## Requirement
Nothing but the lines below from the one that contains "ring mcp: (309, 236)" through the one that contains "pinky pip: (168, 118)" should be retyped, exactly and including both ends. Do not include pictures.

┌────────

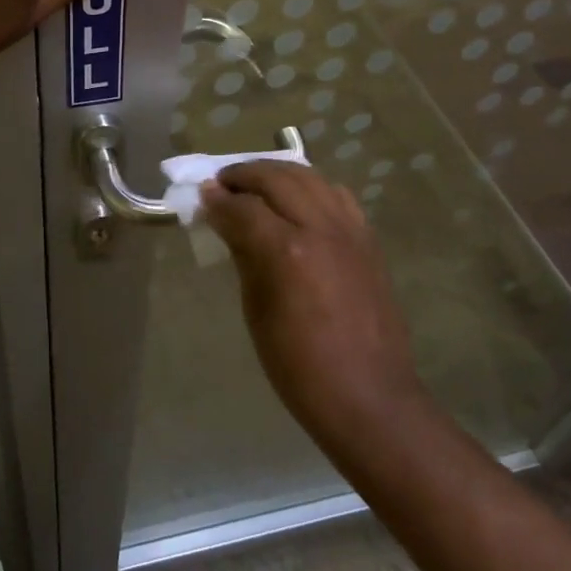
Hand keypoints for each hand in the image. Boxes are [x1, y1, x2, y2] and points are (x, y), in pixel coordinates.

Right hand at [202, 163, 428, 452]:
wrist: (369, 396)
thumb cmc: (299, 366)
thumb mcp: (257, 311)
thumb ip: (244, 256)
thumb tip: (226, 222)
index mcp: (287, 251)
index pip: (243, 207)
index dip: (218, 200)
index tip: (201, 197)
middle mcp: (320, 228)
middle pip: (278, 178)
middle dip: (244, 175)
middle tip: (222, 183)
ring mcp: (349, 231)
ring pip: (310, 178)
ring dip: (278, 173)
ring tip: (257, 184)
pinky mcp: (368, 240)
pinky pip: (337, 196)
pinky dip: (312, 188)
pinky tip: (298, 202)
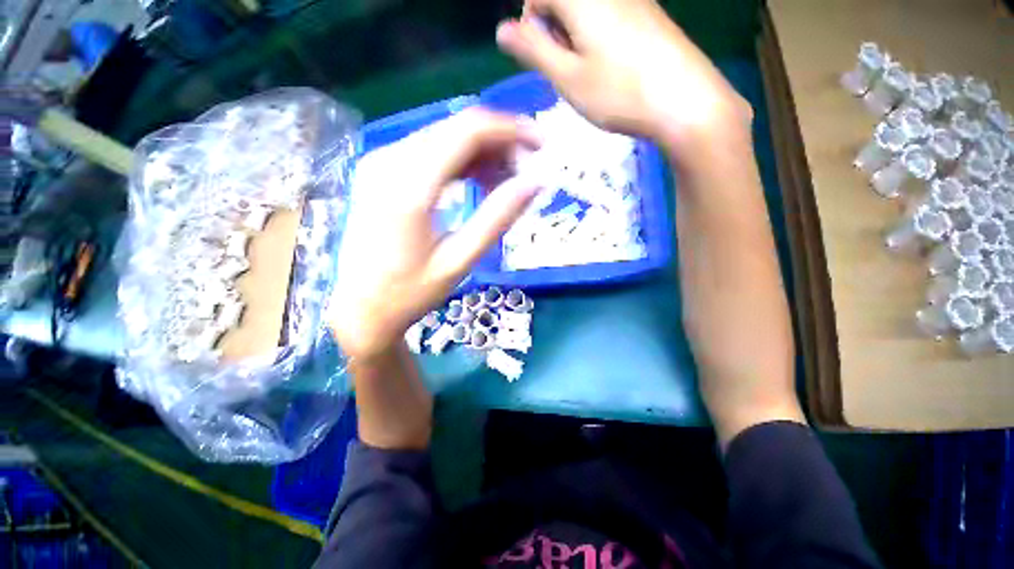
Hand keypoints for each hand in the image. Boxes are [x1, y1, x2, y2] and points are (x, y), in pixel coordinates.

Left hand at [329, 110, 540, 360]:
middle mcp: (390, 161)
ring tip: (505, 182)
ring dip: (482, 153)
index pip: (467, 131)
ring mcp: (381, 162)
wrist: (360, 306)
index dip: (510, 130)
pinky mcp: (381, 170)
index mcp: (409, 187)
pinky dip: (461, 161)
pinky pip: (430, 151)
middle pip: (456, 128)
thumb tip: (533, 183)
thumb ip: (496, 219)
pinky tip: (477, 182)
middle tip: (525, 171)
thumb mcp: (459, 261)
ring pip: (445, 136)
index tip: (540, 145)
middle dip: (499, 143)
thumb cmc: (409, 292)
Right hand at [496, 0, 751, 153]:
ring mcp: (634, 0)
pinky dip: (598, 40)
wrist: (685, 102)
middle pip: (564, 1)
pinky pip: (611, 18)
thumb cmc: (618, 93)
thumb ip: (533, 50)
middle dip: (555, 32)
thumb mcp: (568, 77)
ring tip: (588, 75)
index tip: (541, 57)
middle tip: (566, 72)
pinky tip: (610, 69)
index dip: (531, 23)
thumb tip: (502, 29)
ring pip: (587, 12)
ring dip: (576, 40)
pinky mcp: (650, 16)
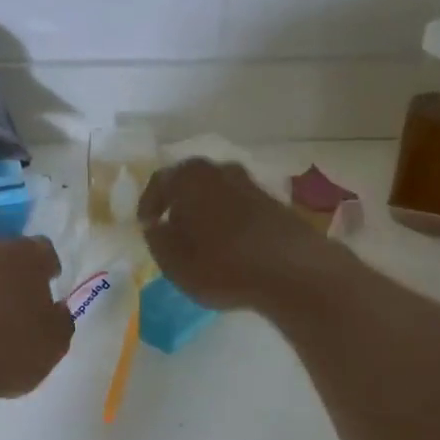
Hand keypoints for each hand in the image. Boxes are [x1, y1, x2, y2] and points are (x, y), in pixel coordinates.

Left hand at [0, 236, 73, 403]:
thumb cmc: (11, 351)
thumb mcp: (56, 343)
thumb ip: (61, 318)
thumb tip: (54, 309)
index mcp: (24, 257)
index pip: (43, 249)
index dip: (48, 267)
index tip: (50, 285)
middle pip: (5, 257)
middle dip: (14, 276)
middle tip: (20, 306)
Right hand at [138, 158, 339, 312]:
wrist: (293, 270)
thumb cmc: (221, 264)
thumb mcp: (174, 262)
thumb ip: (158, 240)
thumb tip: (155, 226)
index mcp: (189, 177)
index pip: (159, 182)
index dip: (149, 205)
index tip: (147, 226)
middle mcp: (220, 170)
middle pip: (191, 183)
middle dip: (179, 204)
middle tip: (172, 230)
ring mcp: (251, 184)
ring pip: (217, 193)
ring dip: (207, 212)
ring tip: (202, 241)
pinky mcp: (275, 202)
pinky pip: (240, 207)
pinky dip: (230, 221)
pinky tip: (231, 247)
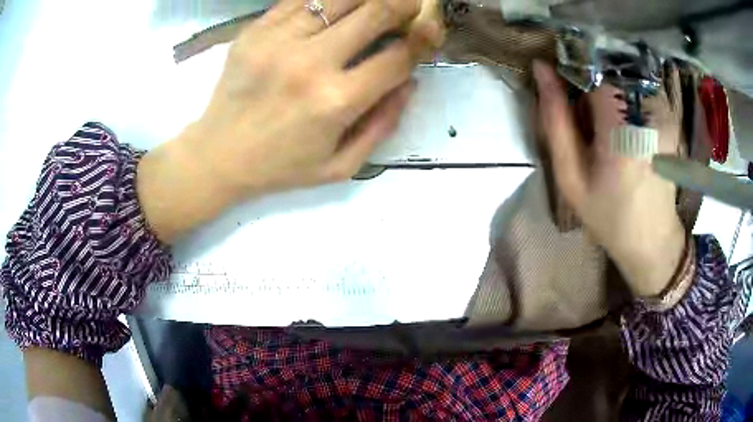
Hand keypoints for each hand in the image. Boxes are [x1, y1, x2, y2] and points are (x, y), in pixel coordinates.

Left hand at [138, 0, 443, 242]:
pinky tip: (336, 7)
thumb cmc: (280, 167)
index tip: (432, 30)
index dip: (424, 39)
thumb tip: (410, 82)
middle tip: (412, 5)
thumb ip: (383, 125)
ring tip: (377, 3)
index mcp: (337, 101)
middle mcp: (311, 62)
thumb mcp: (340, 166)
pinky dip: (327, 0)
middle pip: (374, 13)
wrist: (217, 155)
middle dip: (403, 5)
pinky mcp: (255, 31)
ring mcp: (278, 40)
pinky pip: (301, 0)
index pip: (398, 57)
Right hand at [533, 62, 685, 297]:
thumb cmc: (608, 216)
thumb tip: (541, 69)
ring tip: (605, 122)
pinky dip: (625, 93)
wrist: (652, 240)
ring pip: (623, 72)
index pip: (593, 69)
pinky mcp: (669, 115)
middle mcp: (648, 113)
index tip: (563, 85)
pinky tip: (624, 122)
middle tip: (585, 114)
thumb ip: (555, 120)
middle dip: (590, 80)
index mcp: (621, 131)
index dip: (573, 69)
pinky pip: (639, 85)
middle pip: (608, 68)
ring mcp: (663, 111)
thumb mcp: (571, 177)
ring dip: (607, 86)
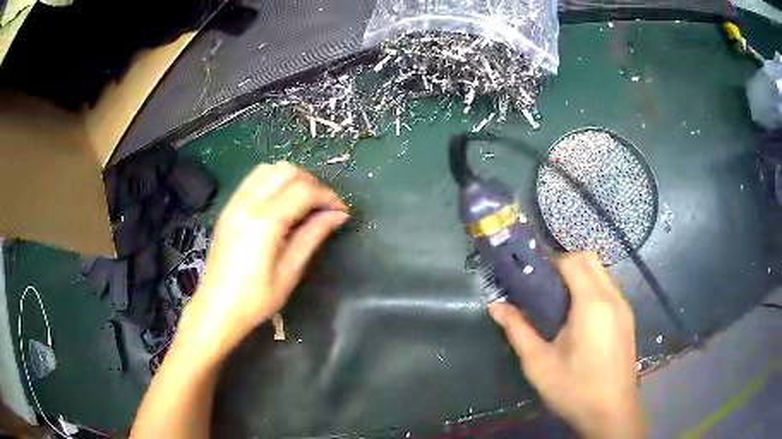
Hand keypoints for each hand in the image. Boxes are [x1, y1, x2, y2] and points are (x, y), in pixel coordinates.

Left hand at [179, 162, 348, 357]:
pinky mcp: (228, 208)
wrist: (216, 309)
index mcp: (265, 222)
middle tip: (323, 207)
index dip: (328, 197)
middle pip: (287, 171)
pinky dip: (273, 182)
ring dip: (291, 179)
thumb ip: (312, 237)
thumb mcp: (289, 272)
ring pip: (269, 169)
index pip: (304, 191)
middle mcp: (248, 204)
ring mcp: (234, 203)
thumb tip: (338, 215)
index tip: (341, 212)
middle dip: (312, 183)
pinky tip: (280, 204)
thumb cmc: (255, 300)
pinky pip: (253, 179)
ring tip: (304, 202)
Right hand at [488, 253, 640, 438]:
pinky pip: (609, 289)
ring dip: (580, 275)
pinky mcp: (628, 319)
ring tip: (558, 302)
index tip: (531, 273)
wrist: (611, 412)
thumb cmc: (574, 389)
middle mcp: (612, 297)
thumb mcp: (539, 364)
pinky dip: (592, 288)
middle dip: (565, 262)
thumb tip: (495, 307)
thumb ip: (517, 331)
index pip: (573, 261)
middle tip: (543, 286)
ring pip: (602, 273)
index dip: (551, 260)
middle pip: (590, 259)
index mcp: (592, 304)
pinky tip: (579, 318)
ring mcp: (624, 307)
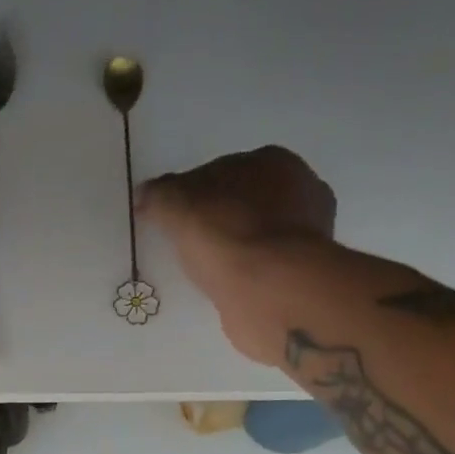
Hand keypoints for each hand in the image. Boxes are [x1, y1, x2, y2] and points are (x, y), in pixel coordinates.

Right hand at [136, 146, 339, 363]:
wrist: (270, 291)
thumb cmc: (227, 234)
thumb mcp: (177, 206)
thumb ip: (159, 196)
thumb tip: (145, 195)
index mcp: (273, 161)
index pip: (222, 171)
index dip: (193, 192)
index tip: (173, 217)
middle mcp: (302, 191)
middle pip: (245, 203)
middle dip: (219, 219)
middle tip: (189, 244)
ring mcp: (309, 236)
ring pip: (257, 236)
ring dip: (235, 249)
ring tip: (205, 270)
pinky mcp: (305, 274)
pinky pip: (265, 268)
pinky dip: (246, 275)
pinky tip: (226, 287)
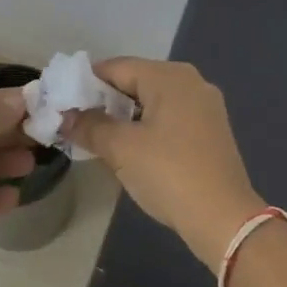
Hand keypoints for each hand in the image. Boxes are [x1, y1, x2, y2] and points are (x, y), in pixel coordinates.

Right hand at [63, 58, 265, 269]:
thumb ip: (89, 126)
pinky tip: (129, 149)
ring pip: (151, 101)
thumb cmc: (170, 174)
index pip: (115, 68)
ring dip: (123, 117)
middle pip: (135, 81)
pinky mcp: (210, 131)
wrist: (224, 219)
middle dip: (104, 101)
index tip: (61, 104)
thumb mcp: (121, 149)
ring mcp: (204, 106)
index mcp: (169, 76)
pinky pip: (168, 118)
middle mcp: (190, 81)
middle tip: (75, 123)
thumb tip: (64, 117)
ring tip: (97, 138)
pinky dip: (146, 127)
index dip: (84, 84)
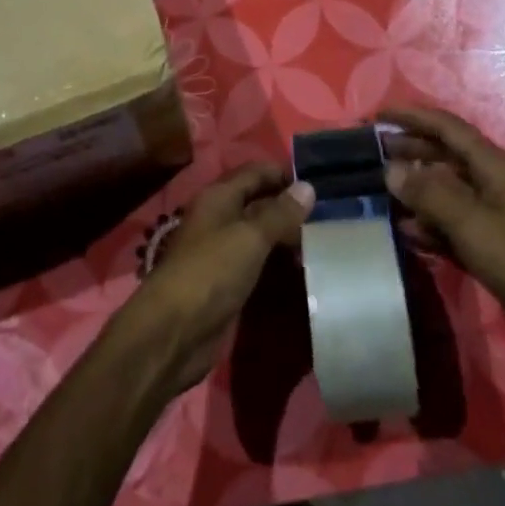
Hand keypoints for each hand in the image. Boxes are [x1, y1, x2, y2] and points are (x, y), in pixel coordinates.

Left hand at [117, 163, 315, 395]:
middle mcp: (220, 218)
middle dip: (290, 207)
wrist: (174, 333)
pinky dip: (278, 262)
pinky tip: (304, 268)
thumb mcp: (250, 237)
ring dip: (287, 236)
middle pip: (259, 202)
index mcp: (219, 197)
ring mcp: (222, 252)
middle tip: (330, 216)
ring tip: (325, 241)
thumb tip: (308, 186)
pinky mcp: (227, 282)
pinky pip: (258, 262)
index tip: (322, 185)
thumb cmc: (211, 273)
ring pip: (260, 234)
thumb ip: (280, 213)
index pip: (256, 172)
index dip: (285, 174)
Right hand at [380, 106, 504, 379]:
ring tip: (380, 192)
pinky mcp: (489, 243)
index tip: (377, 115)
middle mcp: (491, 181)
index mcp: (493, 165)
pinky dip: (428, 223)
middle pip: (444, 155)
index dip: (412, 117)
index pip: (447, 127)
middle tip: (372, 153)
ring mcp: (491, 213)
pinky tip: (405, 231)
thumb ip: (429, 193)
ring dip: (415, 189)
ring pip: (445, 190)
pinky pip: (450, 222)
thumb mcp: (471, 223)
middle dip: (409, 150)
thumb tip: (391, 168)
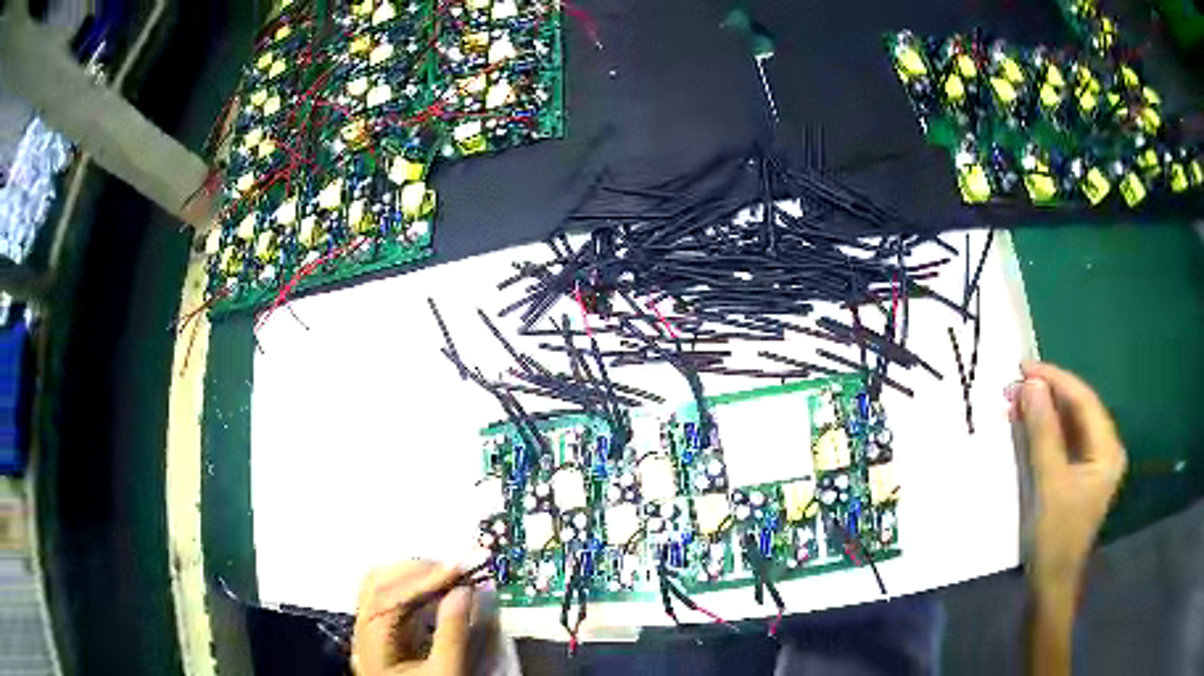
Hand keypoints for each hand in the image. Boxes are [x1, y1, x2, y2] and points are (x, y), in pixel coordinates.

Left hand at [352, 562, 473, 675]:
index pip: (388, 598)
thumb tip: (464, 592)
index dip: (422, 579)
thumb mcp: (446, 673)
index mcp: (370, 643)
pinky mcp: (382, 634)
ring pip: (379, 587)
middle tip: (454, 568)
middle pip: (376, 584)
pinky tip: (435, 590)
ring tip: (446, 575)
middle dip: (415, 571)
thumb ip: (452, 634)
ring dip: (411, 576)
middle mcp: (362, 630)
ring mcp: (369, 631)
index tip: (456, 569)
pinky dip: (412, 589)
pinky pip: (390, 600)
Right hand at [1008, 361, 1126, 588]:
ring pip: (1069, 423)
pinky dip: (1044, 430)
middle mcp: (1105, 448)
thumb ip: (1043, 433)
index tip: (1024, 368)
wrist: (1051, 582)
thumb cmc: (1055, 536)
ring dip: (1043, 411)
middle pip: (1078, 408)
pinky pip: (1064, 440)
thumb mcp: (1049, 483)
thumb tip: (1031, 384)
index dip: (1055, 379)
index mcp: (1107, 449)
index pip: (1084, 400)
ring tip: (1015, 401)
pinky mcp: (1080, 473)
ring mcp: (1093, 461)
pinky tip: (1026, 423)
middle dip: (1047, 395)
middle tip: (1014, 385)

└────────

## Expected answer
ring mcp: (309, 236)
ring pip: (257, 236)
ring dip: (235, 249)
ring tip: (205, 270)
pinky mcp: (305, 274)
pinky pip: (265, 268)
pinky dip: (246, 275)
pinky tip: (226, 287)
Hand keypoints for each hand in the image. Boxes are [x1, y1, x2, y2] and points are (x, y), in pixel coordinates.

Right hand at [63, 58, 265, 269]:
thumb ip: (89, 126)
pinky tip: (129, 149)
ring pip: (151, 101)
thumb cmc: (170, 174)
index pip: (115, 68)
ring dip: (123, 117)
middle pip: (135, 81)
pinky mcp: (210, 131)
wrist: (224, 219)
middle dip: (104, 101)
index tip: (61, 104)
thumb mcp: (121, 149)
ring mcp: (204, 106)
index mcp: (169, 76)
pinky pip: (168, 118)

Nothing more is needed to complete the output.